Let's look into a few tools which are more inclined towards monitoring:
Zipkin was developed by Twitter and is written in Java and is open source. It supports Cassandra and Elasticsearch as back ends to store trace data. It implements HTTP or Kafka as the communication protocol, although other protocol options exist, such as Apache ActiveMQ, gRPC and RabbitMQ.
Zipkin has a client-server architecture. It calls clients “reporters”, these are the components that instrument our applications. Reporters send data to collectors that index and store the trace and pass them into storage.
Zipkin’s slightly different from a classic client-server app though. To prevent a trace blocking, Zipkin only transmits a trace ID around to indicate a trace is happening. The actual data collected by the reporter gets sent to the collector asynchronously, much like many monitoring systems send metrics out-of-band. Zipkin is also equipped with a query interface/API and a web UI that we can use to query and explore traces.
Jaeger is the product of work at Uber. It’s also incubated by CNCF. It’s written in Go and like Zipkin uses Thrift to communicate, supports Cassandra and ElasticSearch as back ends, and is fully compatible with the OpenTracing project.
Jaeger works similarly to Zipkin but relies on sampling trace data to avoid being buried in information. It samples about 0.1% of instrumented requests, or 1 in 1000, using a probabilistic sampling algorithm. You can tweak this collection to get more or fewer data if required.
Like Zipkin, Jaeger has clients that instrument our code. Jaeger though has a local agent running on each host that receives the data from the clients and forwards it in batches to the collectors. A query API and Web UI provides an interface to the trace data.

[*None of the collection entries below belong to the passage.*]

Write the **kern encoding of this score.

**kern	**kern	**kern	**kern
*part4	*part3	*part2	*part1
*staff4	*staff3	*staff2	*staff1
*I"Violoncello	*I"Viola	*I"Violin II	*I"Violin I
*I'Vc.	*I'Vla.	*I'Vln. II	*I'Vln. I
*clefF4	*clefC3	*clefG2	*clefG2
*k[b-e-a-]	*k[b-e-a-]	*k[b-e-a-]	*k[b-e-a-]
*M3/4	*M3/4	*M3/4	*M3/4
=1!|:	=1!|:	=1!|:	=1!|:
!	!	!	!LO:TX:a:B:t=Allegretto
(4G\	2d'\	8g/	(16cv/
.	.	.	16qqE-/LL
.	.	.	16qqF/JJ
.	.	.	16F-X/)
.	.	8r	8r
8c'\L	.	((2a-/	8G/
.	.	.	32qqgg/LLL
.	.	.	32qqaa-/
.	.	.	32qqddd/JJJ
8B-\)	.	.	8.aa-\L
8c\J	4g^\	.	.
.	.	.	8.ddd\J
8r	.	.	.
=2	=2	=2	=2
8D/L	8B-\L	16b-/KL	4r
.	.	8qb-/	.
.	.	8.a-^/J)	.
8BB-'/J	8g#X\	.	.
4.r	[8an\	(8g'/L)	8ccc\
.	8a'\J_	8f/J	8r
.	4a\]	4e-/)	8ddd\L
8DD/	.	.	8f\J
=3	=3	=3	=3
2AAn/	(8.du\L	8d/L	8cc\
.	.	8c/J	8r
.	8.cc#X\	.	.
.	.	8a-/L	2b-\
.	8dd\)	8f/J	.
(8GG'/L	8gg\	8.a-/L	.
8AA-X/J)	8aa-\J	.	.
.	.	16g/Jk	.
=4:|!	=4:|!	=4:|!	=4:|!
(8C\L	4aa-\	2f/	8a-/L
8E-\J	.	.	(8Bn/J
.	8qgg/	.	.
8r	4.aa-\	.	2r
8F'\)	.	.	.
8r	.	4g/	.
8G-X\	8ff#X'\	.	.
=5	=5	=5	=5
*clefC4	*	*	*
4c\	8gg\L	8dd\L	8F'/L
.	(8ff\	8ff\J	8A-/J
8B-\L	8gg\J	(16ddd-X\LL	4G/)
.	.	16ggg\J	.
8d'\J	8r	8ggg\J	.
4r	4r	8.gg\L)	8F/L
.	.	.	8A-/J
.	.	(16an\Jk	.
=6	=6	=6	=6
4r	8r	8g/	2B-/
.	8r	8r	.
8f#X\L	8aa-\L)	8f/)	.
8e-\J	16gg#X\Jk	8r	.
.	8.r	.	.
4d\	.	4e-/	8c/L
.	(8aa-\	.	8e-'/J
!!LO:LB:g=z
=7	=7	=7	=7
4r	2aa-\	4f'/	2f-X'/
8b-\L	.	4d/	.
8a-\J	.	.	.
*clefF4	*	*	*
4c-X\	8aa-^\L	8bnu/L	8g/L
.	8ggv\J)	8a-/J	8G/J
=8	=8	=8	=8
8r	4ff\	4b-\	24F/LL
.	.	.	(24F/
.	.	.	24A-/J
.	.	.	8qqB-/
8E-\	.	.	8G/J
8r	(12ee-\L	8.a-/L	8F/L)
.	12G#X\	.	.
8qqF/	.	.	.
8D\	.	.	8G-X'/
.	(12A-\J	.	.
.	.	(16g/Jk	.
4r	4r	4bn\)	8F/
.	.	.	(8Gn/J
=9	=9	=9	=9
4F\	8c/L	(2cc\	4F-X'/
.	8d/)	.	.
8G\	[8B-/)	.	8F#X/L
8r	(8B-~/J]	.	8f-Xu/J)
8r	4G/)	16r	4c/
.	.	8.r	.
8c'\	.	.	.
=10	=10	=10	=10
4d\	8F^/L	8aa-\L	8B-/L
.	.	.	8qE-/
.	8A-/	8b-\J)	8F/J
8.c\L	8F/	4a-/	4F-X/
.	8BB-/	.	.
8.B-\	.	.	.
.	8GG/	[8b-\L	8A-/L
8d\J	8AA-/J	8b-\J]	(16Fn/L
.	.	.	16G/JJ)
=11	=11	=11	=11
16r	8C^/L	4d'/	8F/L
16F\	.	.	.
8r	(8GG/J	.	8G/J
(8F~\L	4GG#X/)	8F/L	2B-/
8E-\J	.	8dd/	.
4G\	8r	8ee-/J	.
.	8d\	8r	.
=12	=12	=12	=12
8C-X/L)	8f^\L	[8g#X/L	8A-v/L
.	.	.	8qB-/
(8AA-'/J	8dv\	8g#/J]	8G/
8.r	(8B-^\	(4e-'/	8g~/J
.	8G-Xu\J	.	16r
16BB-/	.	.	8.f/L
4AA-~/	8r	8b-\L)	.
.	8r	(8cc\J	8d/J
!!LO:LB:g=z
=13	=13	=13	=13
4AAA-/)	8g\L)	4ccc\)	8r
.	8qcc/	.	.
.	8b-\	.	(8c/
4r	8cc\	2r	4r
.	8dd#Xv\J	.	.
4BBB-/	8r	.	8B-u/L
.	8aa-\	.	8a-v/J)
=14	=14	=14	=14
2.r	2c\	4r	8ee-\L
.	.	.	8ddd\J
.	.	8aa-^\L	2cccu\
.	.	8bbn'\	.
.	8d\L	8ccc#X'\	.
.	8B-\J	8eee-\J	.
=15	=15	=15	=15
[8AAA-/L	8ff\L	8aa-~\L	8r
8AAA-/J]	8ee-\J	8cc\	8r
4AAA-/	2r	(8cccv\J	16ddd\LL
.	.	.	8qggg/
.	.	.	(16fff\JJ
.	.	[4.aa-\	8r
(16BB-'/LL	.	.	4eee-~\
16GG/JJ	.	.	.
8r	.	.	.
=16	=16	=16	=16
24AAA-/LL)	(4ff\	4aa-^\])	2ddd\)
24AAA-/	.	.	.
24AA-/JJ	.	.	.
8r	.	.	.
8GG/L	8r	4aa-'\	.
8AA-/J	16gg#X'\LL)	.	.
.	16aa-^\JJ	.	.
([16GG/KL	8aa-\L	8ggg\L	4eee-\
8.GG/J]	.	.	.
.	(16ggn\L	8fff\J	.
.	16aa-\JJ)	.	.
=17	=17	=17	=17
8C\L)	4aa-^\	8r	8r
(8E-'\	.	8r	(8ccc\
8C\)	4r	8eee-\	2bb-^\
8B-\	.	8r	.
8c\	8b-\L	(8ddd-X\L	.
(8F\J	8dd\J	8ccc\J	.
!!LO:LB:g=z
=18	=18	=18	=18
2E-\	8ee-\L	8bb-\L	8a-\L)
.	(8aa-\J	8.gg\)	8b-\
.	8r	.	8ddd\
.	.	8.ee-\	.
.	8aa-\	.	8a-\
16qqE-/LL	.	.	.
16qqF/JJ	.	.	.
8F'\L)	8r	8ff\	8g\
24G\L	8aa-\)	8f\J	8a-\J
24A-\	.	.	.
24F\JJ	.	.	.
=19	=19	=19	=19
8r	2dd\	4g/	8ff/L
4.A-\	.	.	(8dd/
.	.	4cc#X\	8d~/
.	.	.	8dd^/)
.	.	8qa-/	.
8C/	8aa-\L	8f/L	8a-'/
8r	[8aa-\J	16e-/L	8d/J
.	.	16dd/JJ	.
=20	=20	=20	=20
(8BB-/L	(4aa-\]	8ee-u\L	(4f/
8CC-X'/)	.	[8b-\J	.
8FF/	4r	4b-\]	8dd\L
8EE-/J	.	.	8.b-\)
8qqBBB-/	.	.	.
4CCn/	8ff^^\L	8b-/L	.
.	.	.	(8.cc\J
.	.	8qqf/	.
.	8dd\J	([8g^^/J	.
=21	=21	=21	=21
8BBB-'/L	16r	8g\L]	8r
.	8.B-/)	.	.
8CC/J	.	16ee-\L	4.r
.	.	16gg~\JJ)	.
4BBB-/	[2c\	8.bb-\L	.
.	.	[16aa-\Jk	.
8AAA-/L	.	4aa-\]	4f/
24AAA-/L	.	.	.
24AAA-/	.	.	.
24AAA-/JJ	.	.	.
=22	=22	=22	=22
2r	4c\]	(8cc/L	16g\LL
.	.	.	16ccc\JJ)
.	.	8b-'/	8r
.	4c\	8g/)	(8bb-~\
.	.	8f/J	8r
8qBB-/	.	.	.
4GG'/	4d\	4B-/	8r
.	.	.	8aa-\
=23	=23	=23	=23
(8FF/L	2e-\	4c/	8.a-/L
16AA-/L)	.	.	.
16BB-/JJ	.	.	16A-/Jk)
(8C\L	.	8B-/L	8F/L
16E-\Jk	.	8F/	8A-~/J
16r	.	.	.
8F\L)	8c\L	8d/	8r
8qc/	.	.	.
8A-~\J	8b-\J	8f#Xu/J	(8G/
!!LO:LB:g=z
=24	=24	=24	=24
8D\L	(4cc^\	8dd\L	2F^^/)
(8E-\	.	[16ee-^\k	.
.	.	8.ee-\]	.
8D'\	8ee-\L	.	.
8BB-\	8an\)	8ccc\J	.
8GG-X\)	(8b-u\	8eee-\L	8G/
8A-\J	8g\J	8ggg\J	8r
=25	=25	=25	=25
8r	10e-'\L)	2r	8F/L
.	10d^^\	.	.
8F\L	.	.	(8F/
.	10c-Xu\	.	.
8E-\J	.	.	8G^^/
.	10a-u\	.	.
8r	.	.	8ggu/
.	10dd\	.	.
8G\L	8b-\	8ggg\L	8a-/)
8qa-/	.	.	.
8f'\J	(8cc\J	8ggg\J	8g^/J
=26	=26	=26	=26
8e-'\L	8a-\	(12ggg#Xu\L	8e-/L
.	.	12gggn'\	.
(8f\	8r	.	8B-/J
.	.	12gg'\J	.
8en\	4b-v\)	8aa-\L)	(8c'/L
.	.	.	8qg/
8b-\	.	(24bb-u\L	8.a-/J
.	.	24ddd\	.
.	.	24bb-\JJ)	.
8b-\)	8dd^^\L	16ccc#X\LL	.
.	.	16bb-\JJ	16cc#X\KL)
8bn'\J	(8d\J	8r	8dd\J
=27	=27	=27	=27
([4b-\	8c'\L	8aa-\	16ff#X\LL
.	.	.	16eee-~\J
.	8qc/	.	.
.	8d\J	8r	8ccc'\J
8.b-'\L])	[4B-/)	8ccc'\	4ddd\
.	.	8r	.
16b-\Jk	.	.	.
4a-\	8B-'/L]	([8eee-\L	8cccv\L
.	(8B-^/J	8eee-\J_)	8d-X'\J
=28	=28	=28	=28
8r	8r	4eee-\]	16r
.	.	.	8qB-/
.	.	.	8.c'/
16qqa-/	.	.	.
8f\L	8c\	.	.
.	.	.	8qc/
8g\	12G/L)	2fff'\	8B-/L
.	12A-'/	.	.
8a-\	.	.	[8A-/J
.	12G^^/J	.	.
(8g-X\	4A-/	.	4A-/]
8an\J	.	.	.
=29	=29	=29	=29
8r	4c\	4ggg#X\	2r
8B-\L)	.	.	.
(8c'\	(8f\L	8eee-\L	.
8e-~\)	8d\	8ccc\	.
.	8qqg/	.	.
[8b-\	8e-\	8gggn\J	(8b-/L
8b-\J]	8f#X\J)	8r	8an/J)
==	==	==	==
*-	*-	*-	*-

Like Jaeger, Appdash is open source and Go-based but created by the team at Sourcegraph. It also supports OpenTracing as a format. It hasn't been as mature as the other players and requires a bit more fiddling to get started with and lacks some of the documentation.
Appdash’s architecture is reminiscent of Jaeger, with clients instrumenting your code, a local agent collecting the traces, and a central server indexing and storing the trace data.
The idea behind this post is to give you a basic understanding of distributed tracing and why is it a necessity when dealing with multiple microservices. I encourage you to explore the above mentioned tools, list the major workflows in your applications and instrument them. This will soon serve as an immensely powerful window in understanding the end to end workflow of how your application behaves and performs.